My favorite book of Sedaris' is Me Talk Pretty One Day. I read that book on a road trip with Adam and was laughing so hard that I had to read much of it aloud to him. Of course, that was before we had kids...Now, I'd just have to get him to read it himself.
I was the third wheel on a date with my friend Cara and her husband Ken. I didn't mind; they let me hitch a ride to Dallas and talk their ears off. Apparently I need to get out more because I swear I took five breaths the entire night. I was going blah blah blah blah blah.
As well as reading a hilarious essay about poop and snot in China, Sedaris told a few jokes.

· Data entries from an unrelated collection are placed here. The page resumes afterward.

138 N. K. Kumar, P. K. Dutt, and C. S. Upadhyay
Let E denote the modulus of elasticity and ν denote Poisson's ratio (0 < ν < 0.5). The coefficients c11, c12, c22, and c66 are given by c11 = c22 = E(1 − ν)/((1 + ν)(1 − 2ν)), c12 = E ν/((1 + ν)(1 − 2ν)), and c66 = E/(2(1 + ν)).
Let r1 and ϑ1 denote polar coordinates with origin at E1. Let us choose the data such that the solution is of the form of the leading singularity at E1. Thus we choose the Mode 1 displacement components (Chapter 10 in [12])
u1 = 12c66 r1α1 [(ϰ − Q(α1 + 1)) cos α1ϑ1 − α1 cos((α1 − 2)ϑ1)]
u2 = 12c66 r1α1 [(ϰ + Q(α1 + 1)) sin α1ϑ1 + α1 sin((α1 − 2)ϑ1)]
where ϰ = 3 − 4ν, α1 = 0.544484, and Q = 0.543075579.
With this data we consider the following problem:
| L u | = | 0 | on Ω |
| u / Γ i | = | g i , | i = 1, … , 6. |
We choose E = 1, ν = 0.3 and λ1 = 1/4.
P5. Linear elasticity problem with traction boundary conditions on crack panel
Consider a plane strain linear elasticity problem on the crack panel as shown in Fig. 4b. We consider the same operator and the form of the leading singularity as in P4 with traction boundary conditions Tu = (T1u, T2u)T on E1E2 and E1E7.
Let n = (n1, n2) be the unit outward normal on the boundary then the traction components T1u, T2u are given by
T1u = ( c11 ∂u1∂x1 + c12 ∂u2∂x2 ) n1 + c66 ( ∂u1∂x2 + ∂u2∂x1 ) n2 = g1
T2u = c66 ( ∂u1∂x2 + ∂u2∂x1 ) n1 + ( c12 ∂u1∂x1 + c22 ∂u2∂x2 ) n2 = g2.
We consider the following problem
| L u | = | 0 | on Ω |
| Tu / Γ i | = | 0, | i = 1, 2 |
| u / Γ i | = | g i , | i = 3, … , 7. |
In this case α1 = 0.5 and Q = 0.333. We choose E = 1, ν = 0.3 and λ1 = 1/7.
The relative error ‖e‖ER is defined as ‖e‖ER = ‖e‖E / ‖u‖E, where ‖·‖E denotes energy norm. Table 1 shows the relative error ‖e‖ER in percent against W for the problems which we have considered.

Here's a couple that I remember:
How did the Mexican cut his pizza?
With Little Caesars.
An old man gets ready for bed one night and the doorbell rings. He answers it and a snail is there, wanting to sell him magazine subscriptions. This angers the old man, so he kicks the snail as hard and as far as he can, then slams the door and goes to bed. Two years later, the doorbell rings again. It's the same snail, who says, "What was that for?"
The people watching last night was excellent as well. Among the crowd were young gay guys, elderly people, and couples. It was quite a diverse group. My favorite was the 70+ year old lady who had pig-tails and eyeglass reachers. I like to imagine that she rode her motorcycle to the event.